Text block>
Among Others How do you explain to a mundane soul what it means to be a proud and noble geek? Simply hand them a copy of Jo Walton's Among Others. On its surface, it seems a quiet mainstream novel about a young girl's path to adulthood. That unassuming surface narrative will lure in the reluctant. But underneath, fairies exist. And, more crucially, our heroine is an uber-nerd, fixated on science fiction and fantasy books. The namechecking of real authors contributes to the verisimilitude, and the ultimate portrait of a species is attained.
The Silent Land Nobody does elegantly unsettling and creepy fantastical stories better than Graham Joyce, all without a drop of gore. This talented English writer remains a cult object and secret flavor, but perhaps not for much longer. His latest breakout tale tracks a married couple who experience a cataclysm while at a remote mountain resort. Is this the end of the world, or the creation of a pocket universe? You'll be in suspense till the astonishing conclusion.

Dataset extract>
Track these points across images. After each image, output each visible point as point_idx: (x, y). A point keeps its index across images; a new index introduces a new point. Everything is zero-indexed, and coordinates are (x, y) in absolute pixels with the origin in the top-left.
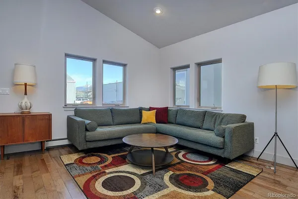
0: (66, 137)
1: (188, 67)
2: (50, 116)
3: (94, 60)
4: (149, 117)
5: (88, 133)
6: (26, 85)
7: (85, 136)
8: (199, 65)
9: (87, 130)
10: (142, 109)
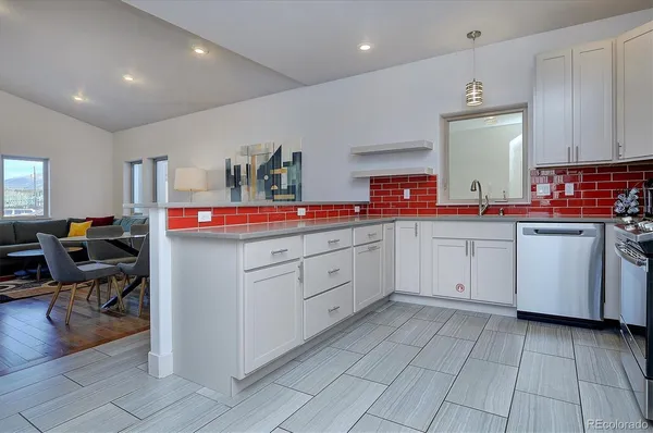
1: (140, 162)
8: (155, 160)
10: (71, 220)
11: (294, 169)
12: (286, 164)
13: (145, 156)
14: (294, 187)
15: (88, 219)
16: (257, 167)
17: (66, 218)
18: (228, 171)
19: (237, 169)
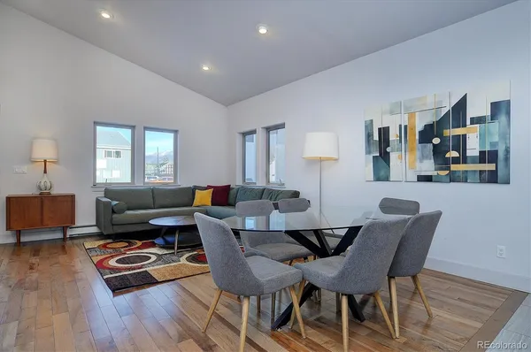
0: (95, 223)
1: (253, 132)
2: (73, 197)
3: (133, 128)
4: (203, 198)
5: (115, 216)
6: (45, 161)
7: (112, 219)
8: (268, 130)
9: (113, 212)
10: (195, 188)
11: (495, 128)
12: (478, 120)
13: (259, 125)
14: (496, 153)
15: (209, 187)
16: (419, 127)
17: (191, 185)
18: (369, 136)
19: (384, 132)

Task prompt>
Can you reproduce the book reviews word for word, everything from "Among Others How" down to "species is attained."? The material comes from a different source than the book reviews.

Answer space>
Among Others How do you explain to a mundane soul what it means to be a proud and noble geek? Simply hand them a copy of Jo Walton's Among Others. On its surface, it seems a quiet mainstream novel about a young girl's path to adulthood. That unassuming surface narrative will lure in the reluctant. But underneath, fairies exist. And, more crucially, our heroine is an uber-nerd, fixated on science fiction and fantasy books. The namechecking of real authors contributes to the verisimilitude, and the ultimate portrait of a species is attained.